Avec le retour des loups et des lynx, la discussion s'est ravivée : certains y voient une alternative à la chasse de loisir. Politiquement, la chasse de loisir continue d'être autorisée et strictement réglementée, les interdictions totales trouvent peu de soutien, mais les demandes de restrictions (moins de nourrissage, plus de protection de la nature, temps de chasse plus courts) augmentent.

Depuis le 1er février 2025, par exemple en Suisse, une interdiction de la chasse nocturne aux sangliers en forêt est en vigueur, entre une heure après le coucher du soleil et une heure avant le lever du soleil, il n'est plus permis d'y chasser. L'objectif : plus de tranquillité pour les animaux sauvages, et justement la nuit. Les associations de protection des animaux saluent cette mesure ; les associations de chasse et les agriculteurs reprochent en revanche à la loi des conséquences néfastes. L'absurde chasse aux prédateurs (par ex. renard, blaireau, martre) reste cependant autorisée la nuit.

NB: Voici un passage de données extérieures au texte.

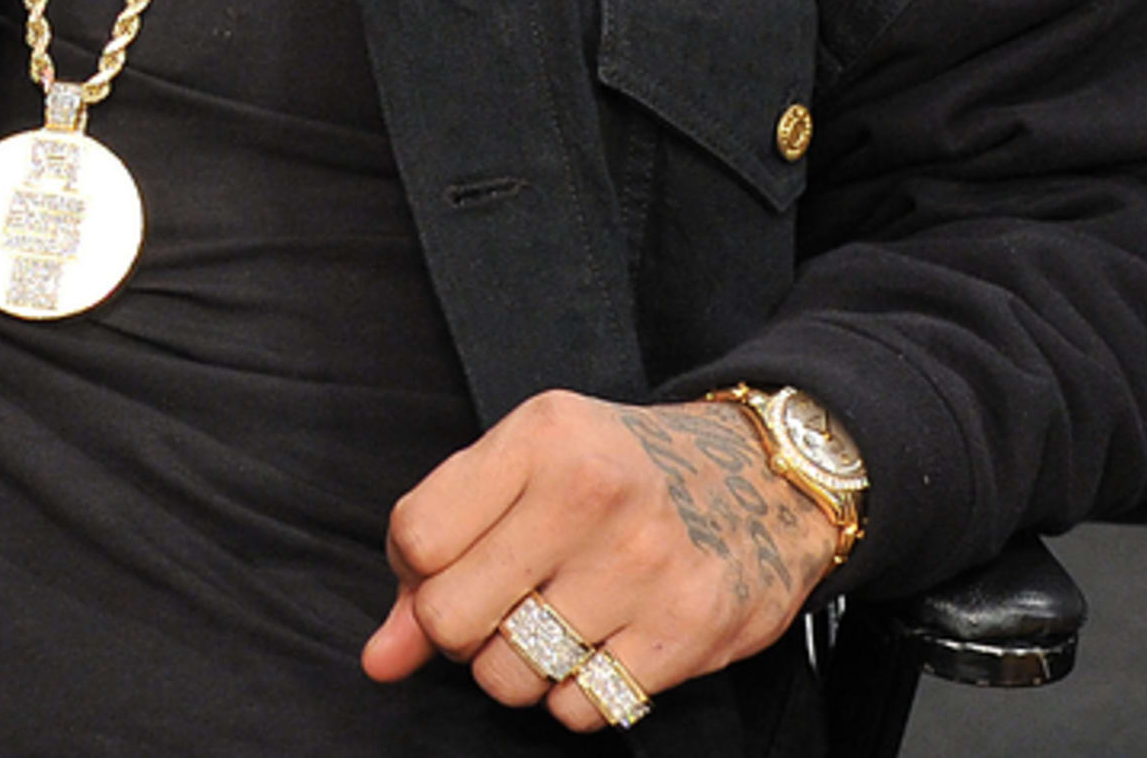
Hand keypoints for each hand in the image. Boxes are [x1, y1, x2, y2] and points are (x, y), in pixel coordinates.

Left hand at [360, 390, 838, 733]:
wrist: (767, 481)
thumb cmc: (618, 475)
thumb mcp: (523, 471)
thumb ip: (436, 557)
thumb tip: (379, 660)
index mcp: (540, 437)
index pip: (415, 538)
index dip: (419, 570)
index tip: (458, 563)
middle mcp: (592, 493)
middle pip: (450, 618)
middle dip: (461, 630)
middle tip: (502, 606)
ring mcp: (645, 564)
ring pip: (509, 677)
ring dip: (517, 669)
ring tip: (554, 626)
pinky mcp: (690, 629)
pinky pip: (578, 709)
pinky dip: (575, 696)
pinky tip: (602, 648)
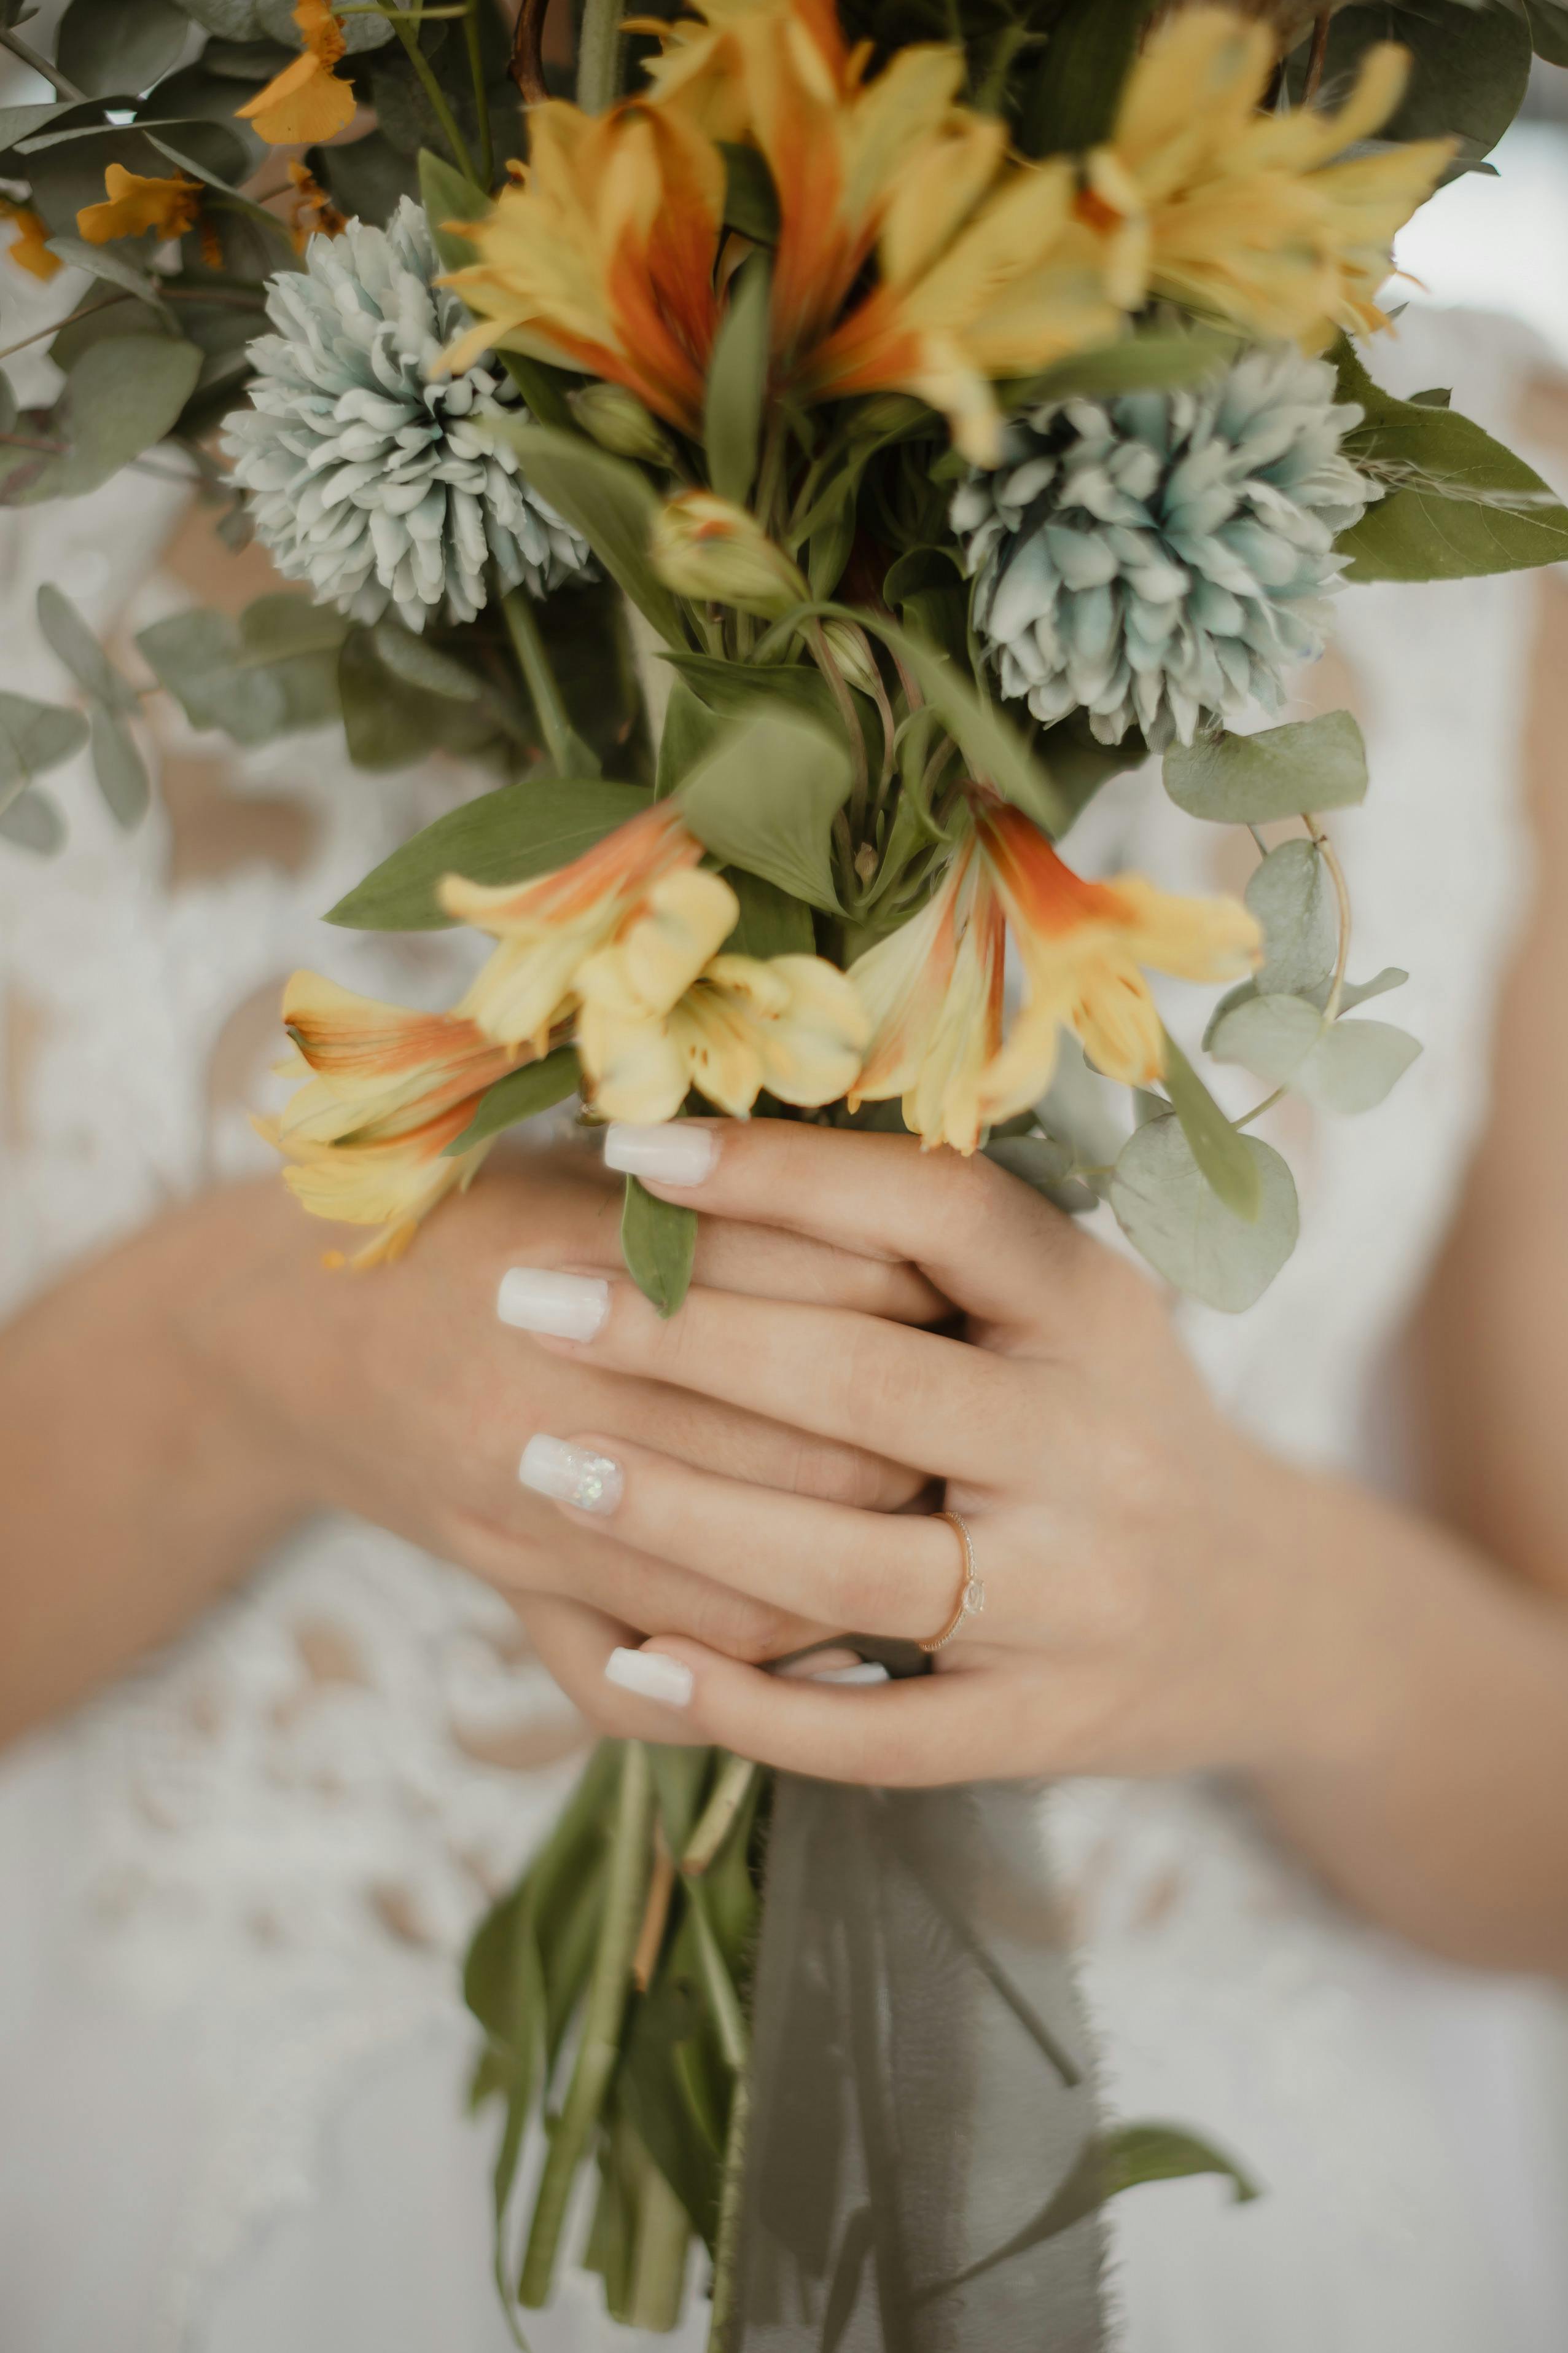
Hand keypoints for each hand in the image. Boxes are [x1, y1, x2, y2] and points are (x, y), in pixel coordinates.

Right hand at [181, 1136, 942, 1663]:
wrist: (297, 1325)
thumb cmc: (480, 1220)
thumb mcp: (594, 1172)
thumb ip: (740, 1205)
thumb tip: (924, 1250)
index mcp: (592, 1250)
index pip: (816, 1291)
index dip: (914, 1298)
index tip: (960, 1295)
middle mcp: (553, 1386)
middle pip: (813, 1449)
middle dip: (913, 1442)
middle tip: (968, 1423)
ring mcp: (524, 1504)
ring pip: (751, 1583)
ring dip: (854, 1566)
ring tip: (921, 1528)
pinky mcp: (508, 1583)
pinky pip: (653, 1664)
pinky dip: (754, 1662)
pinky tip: (817, 1633)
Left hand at [507, 1121, 1386, 1781]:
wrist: (1266, 1610)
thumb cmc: (1110, 1420)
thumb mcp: (1069, 1310)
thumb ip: (933, 1252)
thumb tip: (708, 1161)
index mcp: (1096, 1312)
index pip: (935, 1212)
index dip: (779, 1174)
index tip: (632, 1148)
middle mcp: (1096, 1448)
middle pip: (865, 1387)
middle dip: (678, 1339)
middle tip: (525, 1303)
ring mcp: (1074, 1600)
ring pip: (849, 1567)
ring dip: (677, 1518)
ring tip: (541, 1464)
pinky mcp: (1043, 1726)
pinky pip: (874, 1735)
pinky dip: (744, 1703)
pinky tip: (631, 1657)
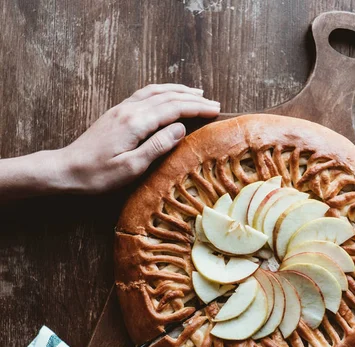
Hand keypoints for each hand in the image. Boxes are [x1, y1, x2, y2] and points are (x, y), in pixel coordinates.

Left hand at [55, 83, 220, 192]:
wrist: (66, 169)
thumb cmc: (98, 175)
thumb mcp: (131, 167)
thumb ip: (157, 146)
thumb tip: (180, 128)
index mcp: (136, 122)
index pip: (173, 108)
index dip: (196, 108)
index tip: (215, 110)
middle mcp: (129, 109)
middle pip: (167, 96)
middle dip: (192, 98)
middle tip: (213, 103)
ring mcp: (121, 108)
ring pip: (155, 91)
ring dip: (178, 91)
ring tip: (196, 93)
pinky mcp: (116, 113)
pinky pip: (144, 95)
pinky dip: (161, 92)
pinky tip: (166, 96)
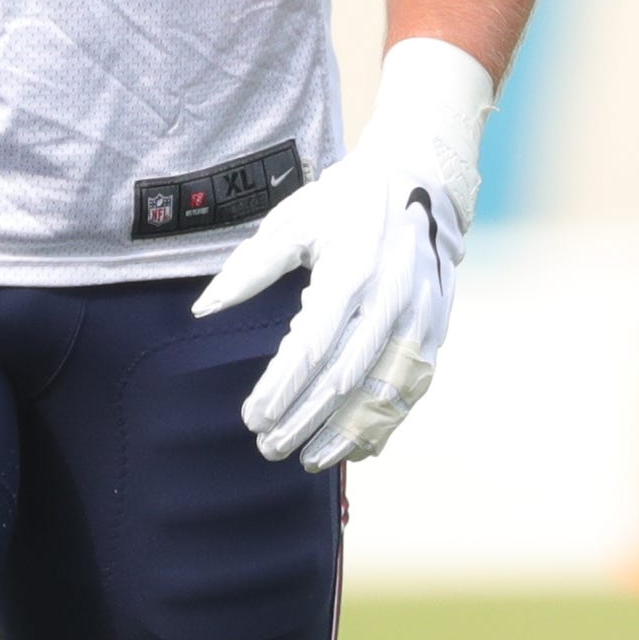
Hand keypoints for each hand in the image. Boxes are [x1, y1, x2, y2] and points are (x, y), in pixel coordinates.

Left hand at [193, 38, 493, 472]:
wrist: (418, 180)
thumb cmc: (344, 202)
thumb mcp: (292, 221)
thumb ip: (247, 269)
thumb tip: (202, 310)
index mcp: (350, 273)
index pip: (310, 347)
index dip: (281, 388)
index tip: (251, 417)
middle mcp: (389, 301)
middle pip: (341, 380)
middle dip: (303, 420)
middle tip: (268, 447)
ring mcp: (419, 319)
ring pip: (381, 394)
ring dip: (345, 434)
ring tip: (309, 459)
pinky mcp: (436, 329)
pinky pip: (411, 389)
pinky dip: (386, 422)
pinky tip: (361, 447)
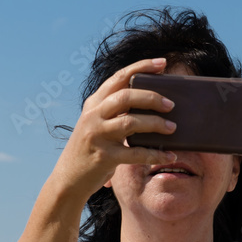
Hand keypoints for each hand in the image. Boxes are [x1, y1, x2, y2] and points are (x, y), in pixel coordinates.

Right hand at [52, 58, 180, 201]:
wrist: (68, 178)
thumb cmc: (91, 148)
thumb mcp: (98, 124)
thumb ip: (116, 111)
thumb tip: (153, 103)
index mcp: (94, 103)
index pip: (119, 77)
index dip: (142, 67)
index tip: (163, 63)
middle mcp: (94, 115)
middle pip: (126, 96)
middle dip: (152, 97)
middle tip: (171, 105)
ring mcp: (98, 135)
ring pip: (131, 122)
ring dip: (156, 124)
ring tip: (172, 128)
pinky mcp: (104, 157)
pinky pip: (136, 153)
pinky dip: (156, 153)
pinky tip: (170, 155)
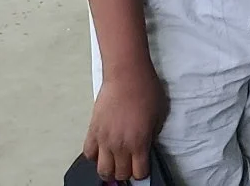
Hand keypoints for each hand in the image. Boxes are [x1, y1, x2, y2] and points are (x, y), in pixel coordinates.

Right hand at [84, 66, 166, 182]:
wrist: (127, 74)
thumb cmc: (146, 90)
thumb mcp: (160, 115)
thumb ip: (152, 135)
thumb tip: (146, 145)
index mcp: (139, 142)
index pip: (138, 173)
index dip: (142, 172)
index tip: (143, 167)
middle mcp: (120, 145)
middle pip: (120, 174)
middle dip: (126, 173)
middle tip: (129, 165)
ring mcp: (104, 139)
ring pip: (102, 170)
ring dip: (109, 169)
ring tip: (114, 163)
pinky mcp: (93, 130)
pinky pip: (89, 153)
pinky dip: (95, 156)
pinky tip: (102, 151)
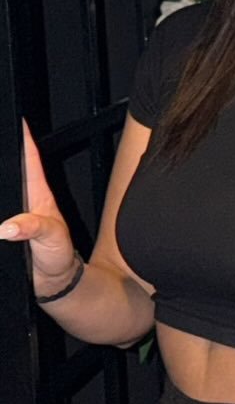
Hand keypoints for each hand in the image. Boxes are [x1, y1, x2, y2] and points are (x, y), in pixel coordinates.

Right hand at [0, 121, 79, 295]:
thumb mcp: (52, 239)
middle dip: (2, 155)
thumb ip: (33, 229)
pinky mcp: (3, 230)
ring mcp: (12, 215)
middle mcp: (24, 201)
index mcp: (38, 196)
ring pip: (0, 188)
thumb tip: (7, 227)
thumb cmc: (59, 257)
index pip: (30, 160)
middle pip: (8, 171)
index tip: (17, 120)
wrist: (54, 283)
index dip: (24, 139)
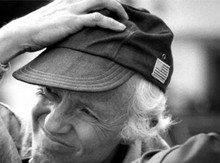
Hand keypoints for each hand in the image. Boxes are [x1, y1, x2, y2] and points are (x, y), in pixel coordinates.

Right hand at [2, 0, 127, 52]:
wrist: (23, 33)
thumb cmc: (38, 30)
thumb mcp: (55, 21)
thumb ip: (68, 21)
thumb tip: (77, 30)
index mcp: (68, 0)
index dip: (105, 2)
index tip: (115, 11)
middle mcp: (72, 1)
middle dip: (115, 4)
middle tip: (124, 15)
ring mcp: (73, 9)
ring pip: (102, 2)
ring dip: (117, 10)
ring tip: (126, 20)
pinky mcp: (73, 20)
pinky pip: (97, 19)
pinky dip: (111, 23)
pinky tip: (120, 29)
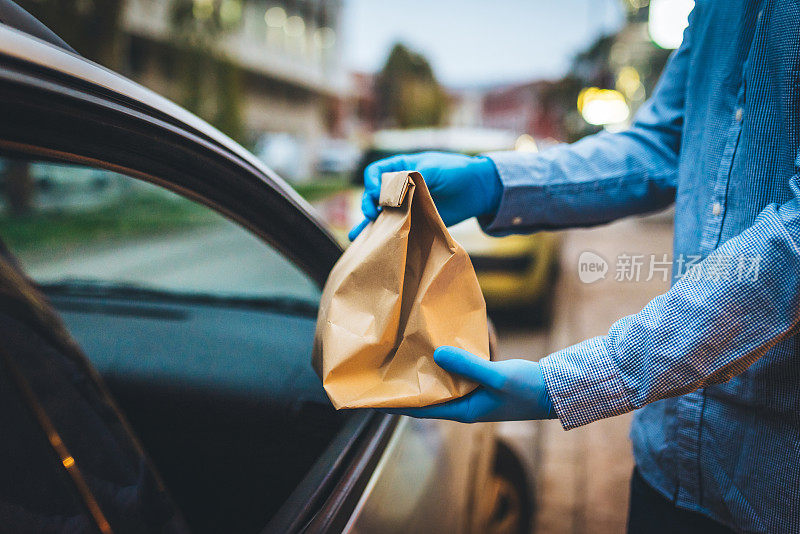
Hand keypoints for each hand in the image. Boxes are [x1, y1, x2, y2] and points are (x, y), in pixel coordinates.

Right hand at [349, 152, 501, 240]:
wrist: (477, 190)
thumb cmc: (455, 171)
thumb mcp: (433, 169)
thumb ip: (410, 178)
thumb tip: (389, 192)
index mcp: (401, 169)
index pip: (376, 173)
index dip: (373, 182)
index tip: (378, 193)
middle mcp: (398, 188)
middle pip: (372, 195)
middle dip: (368, 204)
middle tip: (372, 213)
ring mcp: (404, 206)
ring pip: (378, 215)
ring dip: (366, 224)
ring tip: (356, 236)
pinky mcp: (413, 222)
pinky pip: (393, 229)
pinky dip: (380, 236)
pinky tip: (367, 245)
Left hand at [383, 346, 556, 422]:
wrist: (555, 390)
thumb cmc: (528, 389)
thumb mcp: (497, 376)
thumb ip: (467, 366)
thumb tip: (436, 355)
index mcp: (464, 411)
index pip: (422, 411)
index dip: (397, 405)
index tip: (375, 398)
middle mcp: (464, 406)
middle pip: (428, 398)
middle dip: (407, 388)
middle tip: (384, 372)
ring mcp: (473, 395)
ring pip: (441, 385)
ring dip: (424, 375)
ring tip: (402, 359)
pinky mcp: (482, 384)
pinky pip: (456, 376)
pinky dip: (444, 366)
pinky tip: (435, 351)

La chasse de loisir n'a pas seulement aucune signification culturelle et guère de signification économique, mais aussi de graves conséquences écologiques. Qui aime la nature devrait être conscient que chaque perturbation, même apparemment petite, a des effets directs sur la vie des animaux. Une gestion de la chasse équilibrée comme dans le canton de Genève est donc crucial pour préserver la biodiversité et la tranquillité naturelle dans nos forêts. Des études et observations naturalistes montrent que la biodiversité à Genève a augmenté depuis l'interdiction de la chasse. Le modèle est aujourd'hui considéré majoritairement comme un succès à Genève. Il constitue la preuve que les animaux sauvages ne doivent pas nécessairement être régulés par la chasse de loisir. Les conflits peuvent être résolus par des interventions professionnelles des gardes-faune. Il est plus défendable éthiquement de tuer des animaux seulement quand c'est vraiment nécessaire. Genève et de nombreux autres exemples montrent qu'une interdiction de la chasse ne se termine pas automatiquement dans le chaos, au contraire : biodiversité et populations stables sont possibles.

Dans le désordre où se trouve la nature après des décennies de gestion non scientifique des chasseurs de loisir, il n'est pas surprenant que de plus en plus d'acteurs se plaignent.

L'IG Wild beim Wild apporte une perspective critique : les chasseurs de loisir ne sont pas dépeints globalement comme méchants, mais leur psyché, leurs motivations et leur perception de soi sont questionnées. Les questions de morale, de responsabilité et d'acceptation sociale restent ouvertes et sont reposées à chaque saison de chasse.